Scenes from the Parallel Universe Once Known as East Germany
In the fall of 1980, nine years before the Berlin Wall came down, I was part of the first official delegation of American Jewish journalists to visit East Germany (German Democratic Republic, or GDR). Jewish life on the Communist side of the divide was coming to an end.
“Our work is with the dead, not the living,” one Jewish leader in East Germany told me. Funerals far outnumbered births and weddings in this remnant community of 600 mostly elderly members. They had no rabbi, no cantor, no religious schools. In East Berlin, the synagogue often remained empty on Shabbat for lack of a minyan (the quorum required for Jewish prayer). Still, the Communist government financed the Jewish community, refurbished or rebuilt eight synagogues, and maintained cemeteries. Why? Because of its intense competition with West Germany, which it viewed as the evil capitalist successor to the Third Reich. For the GDR to become Judenrein (a Nazi term for “clean of Jews”) first would have been an embarrassment to a regime that prided itself on having eradicated anti-Semitism and fascism.
While Judaism was condoned for propaganda purposes in the GDR, Zionism was condemned as a racist ideology comparable to fascism. During a visit to the Jewish library inside East Berlin’s Rykestrasse synagogue, I inquired about a closed off room and was granted permission to enter. Inside I found two categories of books considered so subversive that they had to be kept out of public view – Nazi literature and Zionist literature. Among the restricted volumes were both Adolf Hitler’s Mein Kampf and The Diaries of Theodor Herzl, written by the founder of Zionism.
It was at the synagogue library that I encountered the only Jew I met who was not a government agent or official.
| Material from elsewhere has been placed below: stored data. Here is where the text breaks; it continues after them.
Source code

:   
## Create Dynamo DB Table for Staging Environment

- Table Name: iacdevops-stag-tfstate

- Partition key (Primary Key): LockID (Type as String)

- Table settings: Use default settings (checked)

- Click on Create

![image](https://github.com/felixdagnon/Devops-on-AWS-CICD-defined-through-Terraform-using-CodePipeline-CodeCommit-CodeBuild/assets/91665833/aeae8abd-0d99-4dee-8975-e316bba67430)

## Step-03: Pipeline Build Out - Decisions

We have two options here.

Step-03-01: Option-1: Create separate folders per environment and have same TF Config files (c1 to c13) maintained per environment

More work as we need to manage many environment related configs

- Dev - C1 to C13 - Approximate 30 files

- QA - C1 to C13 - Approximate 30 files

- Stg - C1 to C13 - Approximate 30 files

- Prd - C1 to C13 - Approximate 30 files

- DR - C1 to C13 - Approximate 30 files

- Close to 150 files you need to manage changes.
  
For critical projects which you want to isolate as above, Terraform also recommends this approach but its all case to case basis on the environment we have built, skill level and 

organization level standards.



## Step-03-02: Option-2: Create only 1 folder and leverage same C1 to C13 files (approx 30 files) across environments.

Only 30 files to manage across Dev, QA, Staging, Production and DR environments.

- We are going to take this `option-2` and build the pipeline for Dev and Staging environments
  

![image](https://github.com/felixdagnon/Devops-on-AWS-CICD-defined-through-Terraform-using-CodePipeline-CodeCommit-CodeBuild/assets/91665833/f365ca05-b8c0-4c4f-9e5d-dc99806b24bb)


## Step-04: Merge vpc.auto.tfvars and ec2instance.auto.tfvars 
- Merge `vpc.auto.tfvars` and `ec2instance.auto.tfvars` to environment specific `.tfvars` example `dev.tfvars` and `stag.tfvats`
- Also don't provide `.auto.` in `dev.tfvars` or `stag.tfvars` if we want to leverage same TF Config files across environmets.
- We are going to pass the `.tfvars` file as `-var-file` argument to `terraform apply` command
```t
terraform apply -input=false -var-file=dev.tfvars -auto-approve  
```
When we were alone for a minute, he whispered, “Don’t believe a word they are telling you. It is a terrible life for us here. Please help me get to Israel.”
The three concentration camp museums I visited at Buchenwald, Ravensbruck, and Sachsenhausen all propagated the Marxist analysis that Nazism was the logical extension of capitalism, and that the true perpetrators of mass murder during the war had acted on behalf of West German and American industrialists who had profited from slave labor. The fact that Jews were singled out for destruction was never acknowledged. The Ravensbruck museum, for example, highlighted the martyrdom of the young Communist women who died resisting fascism, but no mention was made of the Jewish women who were murdered there in the thousands.
The denial of Jewish victimization extended to the theater. After viewing a stage performance of The Diary of Anne Frank in Leipzig, I asked the young blond women who played Anne if she had tried to imagine her character as a Jew. “I just tried to portray a girl in that situation,” she replied. She then asked me how I had reacted to her hair color. When I told her that blond hair is not uncommon among Jews, she expressed amazement, saying, “But everyone I asked assured me that all Jews had brown hair.”
On the last day of my 10-day tour, I attended a performance of Fiddler on the Roof at the famous Komische Oper. It had been running for four years straight to sold-out audiences. As the all-non-Jewish cast sang “Tradition, Tradition” in German, I conjured up the images of the emaciated women I had seen earlier in the day at Ravensbruck. I looked around at the white-haired people in the audience and wanted to scream out, “It was you who tried to destroy the very tradition you find so delightful!” I then imagined myself being dragged to a mental hospital and released only after admitting that Nazism equals capitalism and Zionism equals racism.
So ended my visit to a parallel universe once known as the GDR.